To demonstrate, Boddy took me into a batting cage at Driveline. He placed a little plastic cap on the bottom of a bat (this is called a Blast Motion Bat Sensor, and you can buy it from their online store), set up an iPad beside where I was standing in the cage, and we got to work hitting both real baseballs and proprietary foam ones called Smash Factor balls (also for sale from their online store). It should be noted that I’m 37 years old, two decades removed from being a so-so high school baseball player. When the weather is good, I play slow pitch softball on Thursday nights. This did not exactly make me a perfect Driveline student.

But it was fun. With each swing, I could see how far my hits traveled in a simulated version of T-Mobile Park. I could monitor the speed of my hands and bat, the exit velocity of the ball after contact, the launch angle of the ball off the bat. That itself was really cool. It felt like I was in an arcade for grown-ups. But what made the coaching work was not just the data by itself. It was the way Boddy suggested mechanical adjustments based on the outputs I was generating, and how I was able to see my numbers change after implementing those changes.

“The real essence of coaching is the human talking to the other human, getting them to believe in the programming,” he says. At the end of the session, Driveline sent a PDF my way showing my numbers and offering a fairly brutal assessment of my abilities. (Turns out I hit like a high school player.)

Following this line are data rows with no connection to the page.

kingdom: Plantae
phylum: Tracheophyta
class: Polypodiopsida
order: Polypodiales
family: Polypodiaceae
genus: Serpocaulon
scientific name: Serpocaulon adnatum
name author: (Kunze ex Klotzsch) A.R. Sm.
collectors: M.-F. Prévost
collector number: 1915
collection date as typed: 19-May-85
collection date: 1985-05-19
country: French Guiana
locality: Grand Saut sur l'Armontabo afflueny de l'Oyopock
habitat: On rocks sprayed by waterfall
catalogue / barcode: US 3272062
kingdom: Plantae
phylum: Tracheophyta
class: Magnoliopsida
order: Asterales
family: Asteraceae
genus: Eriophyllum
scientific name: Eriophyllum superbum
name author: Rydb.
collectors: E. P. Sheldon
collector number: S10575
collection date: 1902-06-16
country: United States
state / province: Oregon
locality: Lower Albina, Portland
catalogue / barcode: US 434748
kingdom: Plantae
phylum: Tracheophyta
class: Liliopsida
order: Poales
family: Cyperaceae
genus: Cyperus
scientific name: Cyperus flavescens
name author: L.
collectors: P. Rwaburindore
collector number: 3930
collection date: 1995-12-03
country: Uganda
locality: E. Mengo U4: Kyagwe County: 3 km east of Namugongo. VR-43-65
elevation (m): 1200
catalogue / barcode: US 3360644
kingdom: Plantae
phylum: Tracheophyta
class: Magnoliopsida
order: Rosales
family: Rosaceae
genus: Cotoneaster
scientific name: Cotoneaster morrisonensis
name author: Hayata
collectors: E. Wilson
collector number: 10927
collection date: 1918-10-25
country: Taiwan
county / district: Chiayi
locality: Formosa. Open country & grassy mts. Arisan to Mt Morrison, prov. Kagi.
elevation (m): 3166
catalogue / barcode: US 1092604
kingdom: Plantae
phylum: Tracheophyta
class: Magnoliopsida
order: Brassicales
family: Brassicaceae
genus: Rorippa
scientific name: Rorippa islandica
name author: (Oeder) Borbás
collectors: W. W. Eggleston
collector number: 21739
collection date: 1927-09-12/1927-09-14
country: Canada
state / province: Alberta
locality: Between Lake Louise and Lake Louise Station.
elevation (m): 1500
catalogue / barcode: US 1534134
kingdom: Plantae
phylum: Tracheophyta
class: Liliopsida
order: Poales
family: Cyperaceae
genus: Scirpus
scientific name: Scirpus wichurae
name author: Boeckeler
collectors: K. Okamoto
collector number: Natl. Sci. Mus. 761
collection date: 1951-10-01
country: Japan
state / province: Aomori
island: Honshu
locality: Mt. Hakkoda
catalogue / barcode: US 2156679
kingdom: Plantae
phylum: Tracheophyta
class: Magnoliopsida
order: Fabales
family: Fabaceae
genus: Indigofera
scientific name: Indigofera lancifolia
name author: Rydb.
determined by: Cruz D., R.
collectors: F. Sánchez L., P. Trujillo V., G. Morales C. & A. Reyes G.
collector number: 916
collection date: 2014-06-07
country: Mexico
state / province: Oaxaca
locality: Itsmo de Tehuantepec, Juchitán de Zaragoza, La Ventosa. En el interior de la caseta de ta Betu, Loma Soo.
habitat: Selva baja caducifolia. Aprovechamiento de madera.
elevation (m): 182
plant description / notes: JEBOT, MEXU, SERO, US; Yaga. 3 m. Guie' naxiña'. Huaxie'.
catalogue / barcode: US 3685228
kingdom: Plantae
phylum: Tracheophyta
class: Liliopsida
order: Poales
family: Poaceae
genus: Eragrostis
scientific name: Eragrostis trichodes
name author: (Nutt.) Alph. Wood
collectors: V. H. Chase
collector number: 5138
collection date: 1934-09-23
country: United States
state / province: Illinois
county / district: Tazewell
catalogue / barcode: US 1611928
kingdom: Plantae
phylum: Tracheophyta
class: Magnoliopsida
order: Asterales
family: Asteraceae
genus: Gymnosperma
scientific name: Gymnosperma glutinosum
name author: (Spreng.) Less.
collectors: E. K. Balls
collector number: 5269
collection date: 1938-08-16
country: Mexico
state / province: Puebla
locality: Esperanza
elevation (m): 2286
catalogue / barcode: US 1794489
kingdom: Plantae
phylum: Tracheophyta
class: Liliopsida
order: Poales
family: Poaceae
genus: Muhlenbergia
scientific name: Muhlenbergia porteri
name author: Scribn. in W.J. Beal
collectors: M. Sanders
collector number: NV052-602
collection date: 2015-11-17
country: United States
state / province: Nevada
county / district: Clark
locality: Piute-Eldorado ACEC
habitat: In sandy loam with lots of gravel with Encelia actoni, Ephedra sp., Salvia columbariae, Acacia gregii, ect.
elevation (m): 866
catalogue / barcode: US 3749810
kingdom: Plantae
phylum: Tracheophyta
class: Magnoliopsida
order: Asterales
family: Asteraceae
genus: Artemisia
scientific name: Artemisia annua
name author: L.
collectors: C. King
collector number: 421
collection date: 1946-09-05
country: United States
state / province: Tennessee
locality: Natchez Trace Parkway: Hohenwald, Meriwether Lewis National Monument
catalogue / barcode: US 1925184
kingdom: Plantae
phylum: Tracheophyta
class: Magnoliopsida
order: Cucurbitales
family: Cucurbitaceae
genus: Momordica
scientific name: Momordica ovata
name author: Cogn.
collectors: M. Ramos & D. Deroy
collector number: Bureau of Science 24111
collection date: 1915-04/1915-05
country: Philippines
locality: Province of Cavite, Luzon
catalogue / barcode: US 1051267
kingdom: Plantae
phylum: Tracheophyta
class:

“Athlete does not possess sufficient bat speed (58.7 mph) in comparison to other in gym pro hitters.”

“Athlete does a poor job transferring hand speed into bat speed and efficiency (3.1) is low in comparison to other in gym pro hitters.”

“Athlete lacks sufficient average exit velocity (76.0 mph).”

And yet in my softball game the next week, I tried to think about what Boddy had told me: in my case, keeping my arms more connected to my body, and adjusting to pitch location with my torso instead of my hands. And for the first—and only— time in my life, I hit two home runs in a game. Make of that what you will. Mariners fans will be more interested in the fact that first baseman Ty France trained there in the offseason.

On the surface, France’s numbers in 2024 don’t look great so far. But whereas in 2023, he too would have been told he “lacks sufficient average exit velocity,” this year he’s been one of the best at it in baseball. If you trust the data you might believe that soon, the results will follow.